Pourtant, l'un était un shaman, un shaman puissant, un chasseur de rêves comme certains les appels. C'était un de ceux qui savait marcher en plein cauchemar comme en plein rêve, sans distinction. La peur ne l'atteignait pas ou juste assez alors pour se transformer rage; la seule émotion qu'il n'eut peut-être jamais vraiment connue et qu'il savait parfois maîtriser.

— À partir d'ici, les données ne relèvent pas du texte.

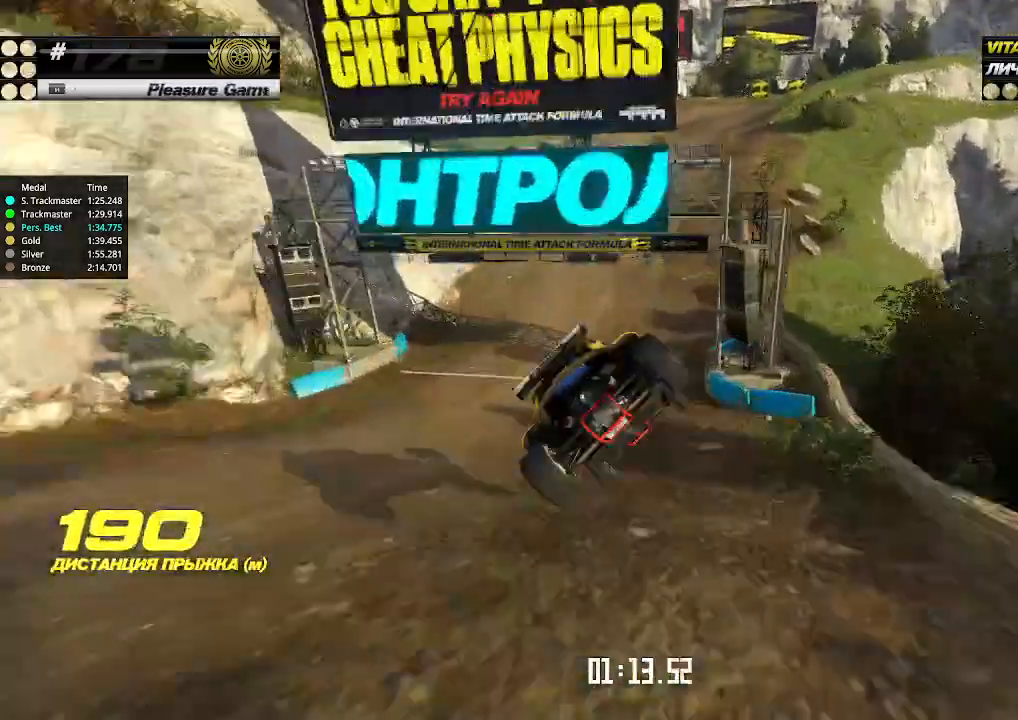
{"keys": ["up"], "events": []}
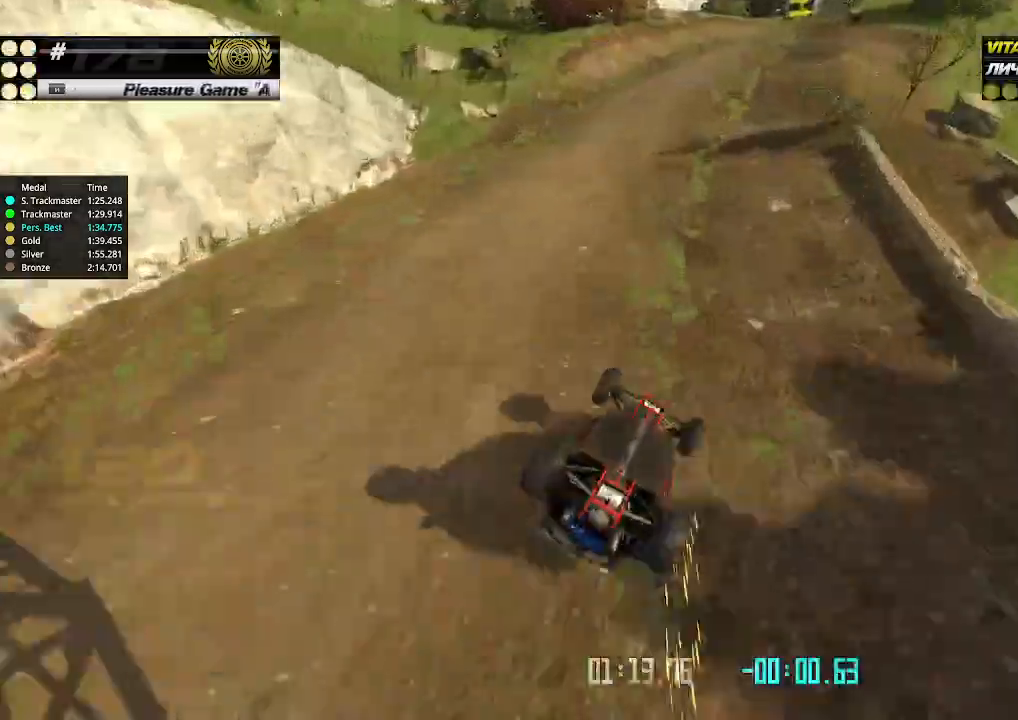
{"keys": [], "events": [[200, "right", "down"], [433, "right", "up"], [500, "up", "up"]]}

L'autre était un fier guerrier, connu pour ses prouesses au combat, sa sauvagerie sans retenue et sans égal, sa témérité et sa fierté. D'aucun n'aurait dit de lui qu'il était pleutre à moins d'en avoir fini avec les vicissitudes de la vie. Sur les champs de bataille, il s'était mainte fois érigé en mur encaissant fer et magie sans broncher. Mais en cet instant, on aurait dit qu'il s'exposait à une chose bien pire que le cumul de tout ce qu'il avait pu enduré. Il ne se sentait pas à sa place. Il aurait préféré la sécurité de la mêlée, au milieu de troupes ennemies, que de se trouver ici, dans cette tente, à déclarer ce qu'il déclarait. Le shaman à ses côtés, l'aurait ensuite guidé vers un repos sans rêve. C'est d'ailleurs ce que le chasseur de rêve se souhaitait pour lui même en ce moment au lieu de devoir éprouver ce sentiment qu'il arborait par dessus tout. Et la rage qui ne lui venait pas*! D'habitude elle tardait jamais à venir mais là la peur persistait et pire, grandissait.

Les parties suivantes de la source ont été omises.